Muita gente. Toda vez que Brutus acha que todos pararam, alguém volta a correr. Demora um pouco. Brutus fica com a língua de fora, arfando. Acaijado abana a cauda, as caixas quebram, e o Mestre faz um barulho de berro bravo, como Brutus fez. Deixa de abanar a cauda.

As pessoas no chão choramingando, cheiram a sangue e medo. Nadinha mais correndo como esquilo.

O Mestre grita, “Chega!” e essa palavra é para as pessoas, não para Brutus. São palavras que Brutus conhece bem. “Não” é para coisas que ele não deve fazer, e “mais” é o que o Mestre usa ao dar biscoitos, jogar bola ou encher tigelas. Brutus não entende: um é ruim, o outro é bom. Mas o Mestre é o alfa, sabe das coisas, então tudo bem.
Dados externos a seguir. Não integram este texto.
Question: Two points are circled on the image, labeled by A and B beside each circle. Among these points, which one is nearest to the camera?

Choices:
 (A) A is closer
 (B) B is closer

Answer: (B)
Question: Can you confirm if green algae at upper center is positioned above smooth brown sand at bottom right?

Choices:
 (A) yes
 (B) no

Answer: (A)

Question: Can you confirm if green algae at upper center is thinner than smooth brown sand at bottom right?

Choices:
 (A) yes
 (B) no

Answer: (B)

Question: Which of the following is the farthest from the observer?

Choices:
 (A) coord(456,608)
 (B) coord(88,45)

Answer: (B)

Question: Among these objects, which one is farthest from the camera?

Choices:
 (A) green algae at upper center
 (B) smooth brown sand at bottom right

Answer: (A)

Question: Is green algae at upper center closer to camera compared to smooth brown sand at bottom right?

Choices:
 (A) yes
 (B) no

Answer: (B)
Ela pega a chave que enrola, de alguém que está choramingando, e pega uma gaiola com um cachorro bravo, que cheira a sangue. Leva a gaiola para fora, coloca no carro e manda Brutus guardar. Ele não deixa ninguém chegar perto dos carros. É um bom menino. O Mestre entra, pega mais gaiolas com cachorros bravos, coloca tudo no carro. Depois faz de novo. Pega a mochila e com as cordas dela amarra as gaiolas umas às outras e as prende ao carro.

Depois, ela fica fora por um bom tempo e não volta. As pessoas se foram, então Brutus não precisa mais guardar. Ele vai até o Mestre lá dentro.

Ela está ajoelhada ao lado das gaiolas, e os cães lá dentro cheiram a sangue e cocô. Mas os cães não estão bravos, não se mexem. Brutus cheira o Mestre com o focinho, encosta nele, deita ao lado dela, que envolve seus braços ao redor do pescoço de Brutus. Ela abraça Brutus com força por um longo tempo. Brutus sabe que é muito tempo porque ele deixa de ser grande e fica menor que o Mestre.

Começam a chegar carros que fazem uivos de longe, e Brutus faz pequenos latidos, como o Mestre lhe ensinou. Ela se levanta, leva Brutus para o carro, entra por outra porta, e o carro começa a andar.

Ela abre a janela e come uma coisa crocante do bolso. Dá um biscoito para Brutus e puxa a janela para ele poder por a cabeça lá fora, no vento, e seu rabo abana porque Brutus sabe que foi um bom garoto.